Yesterday FX markets were taking a breather after the relative drama of month end. Most majors clung close to opening levels for most of the session. The main exception was sterling, which continued to push higher, helped by stronger than expected manufacturing PMI data. Cable has now climbed higher for four consecutive sessions and RSI indicators are strongest since early May, suggesting greater risk of some corrective activity in the near-term.
Today is likely to be a day of holding back ahead of tomorrow’s key events, principally the US employment report (a day earlier ahead of Independence Day) together with the ECB meeting. The latter is going to be more about any change in tone at the press conference, especially with respect to the single currency. Against the dollar it has reversed pretty much all of the depreciation seen since the June meeting, althouth it remains weaker vs. all other majors, includig sterling, the Swiss franc and yen, so it is more a dollar story rather than a euro one.

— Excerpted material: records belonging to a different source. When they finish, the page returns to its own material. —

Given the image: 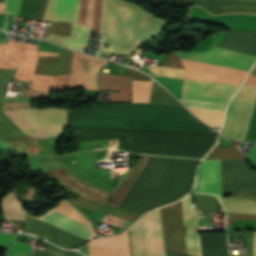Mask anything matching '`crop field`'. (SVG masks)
<instances>
[{
	"label": "crop field",
	"instance_id": "crop-field-3",
	"mask_svg": "<svg viewBox=\"0 0 256 256\" xmlns=\"http://www.w3.org/2000/svg\"><path fill=\"white\" fill-rule=\"evenodd\" d=\"M256 55V32L233 30L218 46ZM215 48L205 52L177 51L179 58L249 70L256 56ZM181 60V59H180ZM184 78L241 84L248 71L181 60ZM184 79L181 98L228 103L239 85Z\"/></svg>",
	"mask_w": 256,
	"mask_h": 256
},
{
	"label": "crop field",
	"instance_id": "crop-field-34",
	"mask_svg": "<svg viewBox=\"0 0 256 256\" xmlns=\"http://www.w3.org/2000/svg\"><path fill=\"white\" fill-rule=\"evenodd\" d=\"M245 141L256 142V103L254 106L253 114L251 117L249 129H248Z\"/></svg>",
	"mask_w": 256,
	"mask_h": 256
},
{
	"label": "crop field",
	"instance_id": "crop-field-14",
	"mask_svg": "<svg viewBox=\"0 0 256 256\" xmlns=\"http://www.w3.org/2000/svg\"><path fill=\"white\" fill-rule=\"evenodd\" d=\"M71 62L72 52L61 48L59 56L38 57L35 73L52 76L68 74Z\"/></svg>",
	"mask_w": 256,
	"mask_h": 256
},
{
	"label": "crop field",
	"instance_id": "crop-field-25",
	"mask_svg": "<svg viewBox=\"0 0 256 256\" xmlns=\"http://www.w3.org/2000/svg\"><path fill=\"white\" fill-rule=\"evenodd\" d=\"M188 109L210 126L220 127L224 118V112L192 108Z\"/></svg>",
	"mask_w": 256,
	"mask_h": 256
},
{
	"label": "crop field",
	"instance_id": "crop-field-19",
	"mask_svg": "<svg viewBox=\"0 0 256 256\" xmlns=\"http://www.w3.org/2000/svg\"><path fill=\"white\" fill-rule=\"evenodd\" d=\"M0 56L11 57L8 52L7 44L0 45ZM0 57V68L2 69H16V65L12 58ZM0 69V100L4 99L5 83H9L14 76L16 70H2Z\"/></svg>",
	"mask_w": 256,
	"mask_h": 256
},
{
	"label": "crop field",
	"instance_id": "crop-field-37",
	"mask_svg": "<svg viewBox=\"0 0 256 256\" xmlns=\"http://www.w3.org/2000/svg\"><path fill=\"white\" fill-rule=\"evenodd\" d=\"M21 0H6L7 12L17 14L19 13Z\"/></svg>",
	"mask_w": 256,
	"mask_h": 256
},
{
	"label": "crop field",
	"instance_id": "crop-field-44",
	"mask_svg": "<svg viewBox=\"0 0 256 256\" xmlns=\"http://www.w3.org/2000/svg\"><path fill=\"white\" fill-rule=\"evenodd\" d=\"M254 256H256V232H255V239H254Z\"/></svg>",
	"mask_w": 256,
	"mask_h": 256
},
{
	"label": "crop field",
	"instance_id": "crop-field-38",
	"mask_svg": "<svg viewBox=\"0 0 256 256\" xmlns=\"http://www.w3.org/2000/svg\"><path fill=\"white\" fill-rule=\"evenodd\" d=\"M229 218L234 219H250V220H256V214H238V213H229Z\"/></svg>",
	"mask_w": 256,
	"mask_h": 256
},
{
	"label": "crop field",
	"instance_id": "crop-field-27",
	"mask_svg": "<svg viewBox=\"0 0 256 256\" xmlns=\"http://www.w3.org/2000/svg\"><path fill=\"white\" fill-rule=\"evenodd\" d=\"M150 103L155 104H170V105H180L171 94L165 91L161 86L156 82H153L152 94Z\"/></svg>",
	"mask_w": 256,
	"mask_h": 256
},
{
	"label": "crop field",
	"instance_id": "crop-field-12",
	"mask_svg": "<svg viewBox=\"0 0 256 256\" xmlns=\"http://www.w3.org/2000/svg\"><path fill=\"white\" fill-rule=\"evenodd\" d=\"M193 192L222 195L220 160H204L197 169V184Z\"/></svg>",
	"mask_w": 256,
	"mask_h": 256
},
{
	"label": "crop field",
	"instance_id": "crop-field-32",
	"mask_svg": "<svg viewBox=\"0 0 256 256\" xmlns=\"http://www.w3.org/2000/svg\"><path fill=\"white\" fill-rule=\"evenodd\" d=\"M72 23L53 22L50 34L70 37Z\"/></svg>",
	"mask_w": 256,
	"mask_h": 256
},
{
	"label": "crop field",
	"instance_id": "crop-field-23",
	"mask_svg": "<svg viewBox=\"0 0 256 256\" xmlns=\"http://www.w3.org/2000/svg\"><path fill=\"white\" fill-rule=\"evenodd\" d=\"M244 155L236 147L216 146L205 159H244Z\"/></svg>",
	"mask_w": 256,
	"mask_h": 256
},
{
	"label": "crop field",
	"instance_id": "crop-field-31",
	"mask_svg": "<svg viewBox=\"0 0 256 256\" xmlns=\"http://www.w3.org/2000/svg\"><path fill=\"white\" fill-rule=\"evenodd\" d=\"M154 75L166 76V77H175L183 79L185 70L166 68V67H154L149 68Z\"/></svg>",
	"mask_w": 256,
	"mask_h": 256
},
{
	"label": "crop field",
	"instance_id": "crop-field-30",
	"mask_svg": "<svg viewBox=\"0 0 256 256\" xmlns=\"http://www.w3.org/2000/svg\"><path fill=\"white\" fill-rule=\"evenodd\" d=\"M187 107L225 111L226 104L180 99Z\"/></svg>",
	"mask_w": 256,
	"mask_h": 256
},
{
	"label": "crop field",
	"instance_id": "crop-field-13",
	"mask_svg": "<svg viewBox=\"0 0 256 256\" xmlns=\"http://www.w3.org/2000/svg\"><path fill=\"white\" fill-rule=\"evenodd\" d=\"M89 256H130L127 230L117 236L88 243Z\"/></svg>",
	"mask_w": 256,
	"mask_h": 256
},
{
	"label": "crop field",
	"instance_id": "crop-field-7",
	"mask_svg": "<svg viewBox=\"0 0 256 256\" xmlns=\"http://www.w3.org/2000/svg\"><path fill=\"white\" fill-rule=\"evenodd\" d=\"M221 172L223 195L256 200V172L245 160H221ZM233 198H219L226 212L256 213V201Z\"/></svg>",
	"mask_w": 256,
	"mask_h": 256
},
{
	"label": "crop field",
	"instance_id": "crop-field-41",
	"mask_svg": "<svg viewBox=\"0 0 256 256\" xmlns=\"http://www.w3.org/2000/svg\"><path fill=\"white\" fill-rule=\"evenodd\" d=\"M54 253L35 250L32 256H53Z\"/></svg>",
	"mask_w": 256,
	"mask_h": 256
},
{
	"label": "crop field",
	"instance_id": "crop-field-1",
	"mask_svg": "<svg viewBox=\"0 0 256 256\" xmlns=\"http://www.w3.org/2000/svg\"><path fill=\"white\" fill-rule=\"evenodd\" d=\"M67 124L141 131L216 135L184 107L154 104H94L68 110ZM68 125L77 143L119 139V149L135 153L203 158L216 136L164 134Z\"/></svg>",
	"mask_w": 256,
	"mask_h": 256
},
{
	"label": "crop field",
	"instance_id": "crop-field-17",
	"mask_svg": "<svg viewBox=\"0 0 256 256\" xmlns=\"http://www.w3.org/2000/svg\"><path fill=\"white\" fill-rule=\"evenodd\" d=\"M61 0H49L43 20L60 21ZM79 0H63L61 21L78 23Z\"/></svg>",
	"mask_w": 256,
	"mask_h": 256
},
{
	"label": "crop field",
	"instance_id": "crop-field-15",
	"mask_svg": "<svg viewBox=\"0 0 256 256\" xmlns=\"http://www.w3.org/2000/svg\"><path fill=\"white\" fill-rule=\"evenodd\" d=\"M99 90H115L109 93L110 102H130L132 83L129 77L101 73Z\"/></svg>",
	"mask_w": 256,
	"mask_h": 256
},
{
	"label": "crop field",
	"instance_id": "crop-field-24",
	"mask_svg": "<svg viewBox=\"0 0 256 256\" xmlns=\"http://www.w3.org/2000/svg\"><path fill=\"white\" fill-rule=\"evenodd\" d=\"M133 82L132 103H149L152 82Z\"/></svg>",
	"mask_w": 256,
	"mask_h": 256
},
{
	"label": "crop field",
	"instance_id": "crop-field-4",
	"mask_svg": "<svg viewBox=\"0 0 256 256\" xmlns=\"http://www.w3.org/2000/svg\"><path fill=\"white\" fill-rule=\"evenodd\" d=\"M166 249L186 253L181 201L159 209ZM159 211L145 214L129 227L132 256H165ZM202 256H229L226 234L200 235ZM166 250V256H190Z\"/></svg>",
	"mask_w": 256,
	"mask_h": 256
},
{
	"label": "crop field",
	"instance_id": "crop-field-2",
	"mask_svg": "<svg viewBox=\"0 0 256 256\" xmlns=\"http://www.w3.org/2000/svg\"><path fill=\"white\" fill-rule=\"evenodd\" d=\"M152 158L153 156L142 155L132 172L113 193L69 174L66 168L46 173L87 201L118 208L123 196L143 174ZM175 160L176 158L154 157L144 174L124 196L118 209L140 215L165 179ZM200 161L177 158L168 176L142 214L186 195L192 187L194 169Z\"/></svg>",
	"mask_w": 256,
	"mask_h": 256
},
{
	"label": "crop field",
	"instance_id": "crop-field-16",
	"mask_svg": "<svg viewBox=\"0 0 256 256\" xmlns=\"http://www.w3.org/2000/svg\"><path fill=\"white\" fill-rule=\"evenodd\" d=\"M183 210L185 218L186 242L188 254L201 256L200 241L198 234V222L190 201V194L183 200Z\"/></svg>",
	"mask_w": 256,
	"mask_h": 256
},
{
	"label": "crop field",
	"instance_id": "crop-field-36",
	"mask_svg": "<svg viewBox=\"0 0 256 256\" xmlns=\"http://www.w3.org/2000/svg\"><path fill=\"white\" fill-rule=\"evenodd\" d=\"M126 71L127 74L131 80H140V81H154L152 80L150 77H148L147 75L140 73V72H136L134 70H131L129 68L126 67Z\"/></svg>",
	"mask_w": 256,
	"mask_h": 256
},
{
	"label": "crop field",
	"instance_id": "crop-field-8",
	"mask_svg": "<svg viewBox=\"0 0 256 256\" xmlns=\"http://www.w3.org/2000/svg\"><path fill=\"white\" fill-rule=\"evenodd\" d=\"M21 131L35 139L63 134L66 125L64 108L2 110Z\"/></svg>",
	"mask_w": 256,
	"mask_h": 256
},
{
	"label": "crop field",
	"instance_id": "crop-field-5",
	"mask_svg": "<svg viewBox=\"0 0 256 256\" xmlns=\"http://www.w3.org/2000/svg\"><path fill=\"white\" fill-rule=\"evenodd\" d=\"M1 206L4 218L24 221L25 211L22 210L14 192L3 199ZM38 218L54 222L88 240L96 237L90 222L65 200H60L59 205ZM38 218L28 216L26 212L23 232L40 236L65 248H74L87 242L51 222Z\"/></svg>",
	"mask_w": 256,
	"mask_h": 256
},
{
	"label": "crop field",
	"instance_id": "crop-field-18",
	"mask_svg": "<svg viewBox=\"0 0 256 256\" xmlns=\"http://www.w3.org/2000/svg\"><path fill=\"white\" fill-rule=\"evenodd\" d=\"M89 28L73 23L71 38L49 35L46 40L52 41L60 46L82 52L85 37Z\"/></svg>",
	"mask_w": 256,
	"mask_h": 256
},
{
	"label": "crop field",
	"instance_id": "crop-field-20",
	"mask_svg": "<svg viewBox=\"0 0 256 256\" xmlns=\"http://www.w3.org/2000/svg\"><path fill=\"white\" fill-rule=\"evenodd\" d=\"M197 6V0H191ZM220 12L224 13H249L256 14V0H219Z\"/></svg>",
	"mask_w": 256,
	"mask_h": 256
},
{
	"label": "crop field",
	"instance_id": "crop-field-29",
	"mask_svg": "<svg viewBox=\"0 0 256 256\" xmlns=\"http://www.w3.org/2000/svg\"><path fill=\"white\" fill-rule=\"evenodd\" d=\"M40 0H22L20 16L34 19Z\"/></svg>",
	"mask_w": 256,
	"mask_h": 256
},
{
	"label": "crop field",
	"instance_id": "crop-field-39",
	"mask_svg": "<svg viewBox=\"0 0 256 256\" xmlns=\"http://www.w3.org/2000/svg\"><path fill=\"white\" fill-rule=\"evenodd\" d=\"M15 236L0 233V245L9 246ZM13 242V241H12Z\"/></svg>",
	"mask_w": 256,
	"mask_h": 256
},
{
	"label": "crop field",
	"instance_id": "crop-field-35",
	"mask_svg": "<svg viewBox=\"0 0 256 256\" xmlns=\"http://www.w3.org/2000/svg\"><path fill=\"white\" fill-rule=\"evenodd\" d=\"M162 65L183 69L176 52H173L170 55H168L166 61Z\"/></svg>",
	"mask_w": 256,
	"mask_h": 256
},
{
	"label": "crop field",
	"instance_id": "crop-field-28",
	"mask_svg": "<svg viewBox=\"0 0 256 256\" xmlns=\"http://www.w3.org/2000/svg\"><path fill=\"white\" fill-rule=\"evenodd\" d=\"M3 102H0V106ZM0 134L3 138L24 136L13 122L5 117L0 111Z\"/></svg>",
	"mask_w": 256,
	"mask_h": 256
},
{
	"label": "crop field",
	"instance_id": "crop-field-9",
	"mask_svg": "<svg viewBox=\"0 0 256 256\" xmlns=\"http://www.w3.org/2000/svg\"><path fill=\"white\" fill-rule=\"evenodd\" d=\"M255 99L256 89L243 84L228 105L226 120L220 133L233 140L244 141Z\"/></svg>",
	"mask_w": 256,
	"mask_h": 256
},
{
	"label": "crop field",
	"instance_id": "crop-field-10",
	"mask_svg": "<svg viewBox=\"0 0 256 256\" xmlns=\"http://www.w3.org/2000/svg\"><path fill=\"white\" fill-rule=\"evenodd\" d=\"M105 63L107 61L73 52L71 74L54 77L53 89L84 86L97 90L98 73Z\"/></svg>",
	"mask_w": 256,
	"mask_h": 256
},
{
	"label": "crop field",
	"instance_id": "crop-field-26",
	"mask_svg": "<svg viewBox=\"0 0 256 256\" xmlns=\"http://www.w3.org/2000/svg\"><path fill=\"white\" fill-rule=\"evenodd\" d=\"M94 1L95 0H88V6H87L86 25L91 27V28H92V24H93ZM102 2H103V0H96L95 1V12H94L93 29L98 31V32H99V28H100Z\"/></svg>",
	"mask_w": 256,
	"mask_h": 256
},
{
	"label": "crop field",
	"instance_id": "crop-field-43",
	"mask_svg": "<svg viewBox=\"0 0 256 256\" xmlns=\"http://www.w3.org/2000/svg\"><path fill=\"white\" fill-rule=\"evenodd\" d=\"M48 249L53 250V251H55V252H57V253H58L59 250H60L59 248L54 247V246H52V245H50V244H49V246H48Z\"/></svg>",
	"mask_w": 256,
	"mask_h": 256
},
{
	"label": "crop field",
	"instance_id": "crop-field-11",
	"mask_svg": "<svg viewBox=\"0 0 256 256\" xmlns=\"http://www.w3.org/2000/svg\"><path fill=\"white\" fill-rule=\"evenodd\" d=\"M11 54L18 65L16 78L34 80L33 89L50 92L52 77L34 74L37 56L58 55L37 51L39 46L28 45L9 40ZM15 78V77H14Z\"/></svg>",
	"mask_w": 256,
	"mask_h": 256
},
{
	"label": "crop field",
	"instance_id": "crop-field-21",
	"mask_svg": "<svg viewBox=\"0 0 256 256\" xmlns=\"http://www.w3.org/2000/svg\"><path fill=\"white\" fill-rule=\"evenodd\" d=\"M72 202L80 209L114 216V217H117V218H120L123 220H127V221H131V222H133L138 217H140V216H137V215L125 212V211L117 210L115 208H108V207L99 206L96 204L87 203L81 199L72 200Z\"/></svg>",
	"mask_w": 256,
	"mask_h": 256
},
{
	"label": "crop field",
	"instance_id": "crop-field-45",
	"mask_svg": "<svg viewBox=\"0 0 256 256\" xmlns=\"http://www.w3.org/2000/svg\"><path fill=\"white\" fill-rule=\"evenodd\" d=\"M0 13H4V3H0Z\"/></svg>",
	"mask_w": 256,
	"mask_h": 256
},
{
	"label": "crop field",
	"instance_id": "crop-field-33",
	"mask_svg": "<svg viewBox=\"0 0 256 256\" xmlns=\"http://www.w3.org/2000/svg\"><path fill=\"white\" fill-rule=\"evenodd\" d=\"M31 246H27L20 243H14L12 247L8 250L6 255L8 256H27Z\"/></svg>",
	"mask_w": 256,
	"mask_h": 256
},
{
	"label": "crop field",
	"instance_id": "crop-field-42",
	"mask_svg": "<svg viewBox=\"0 0 256 256\" xmlns=\"http://www.w3.org/2000/svg\"><path fill=\"white\" fill-rule=\"evenodd\" d=\"M7 43L6 34L4 32H0V44Z\"/></svg>",
	"mask_w": 256,
	"mask_h": 256
},
{
	"label": "crop field",
	"instance_id": "crop-field-40",
	"mask_svg": "<svg viewBox=\"0 0 256 256\" xmlns=\"http://www.w3.org/2000/svg\"><path fill=\"white\" fill-rule=\"evenodd\" d=\"M249 159L254 166L256 167V144H254V146L252 147V149L249 151L246 159Z\"/></svg>",
	"mask_w": 256,
	"mask_h": 256
},
{
	"label": "crop field",
	"instance_id": "crop-field-6",
	"mask_svg": "<svg viewBox=\"0 0 256 256\" xmlns=\"http://www.w3.org/2000/svg\"><path fill=\"white\" fill-rule=\"evenodd\" d=\"M163 23L133 4L104 0L100 32L106 34L103 42L111 45L108 49L101 47L98 54H130L143 41L157 34Z\"/></svg>",
	"mask_w": 256,
	"mask_h": 256
},
{
	"label": "crop field",
	"instance_id": "crop-field-22",
	"mask_svg": "<svg viewBox=\"0 0 256 256\" xmlns=\"http://www.w3.org/2000/svg\"><path fill=\"white\" fill-rule=\"evenodd\" d=\"M0 144L2 147L17 148L18 150H25L35 153H37V151L40 149V144L31 137L3 139L0 135Z\"/></svg>",
	"mask_w": 256,
	"mask_h": 256
}]
</instances>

The other point of note overnight has been the weaker trade data seen in Australia, with the headline deficit the widest since late 2012. The Aussie was pushed down half a cent to 0.9450, but has since stabilisehd and partially recovered. It’s notable that commodity currencie have done well over the past month, with the CAD also pushing levels last seen early January, but as with sterling is starting to look stretched from a technical perspective. Note that Fed Chair Yellen speaks later today at 15:00 GMT.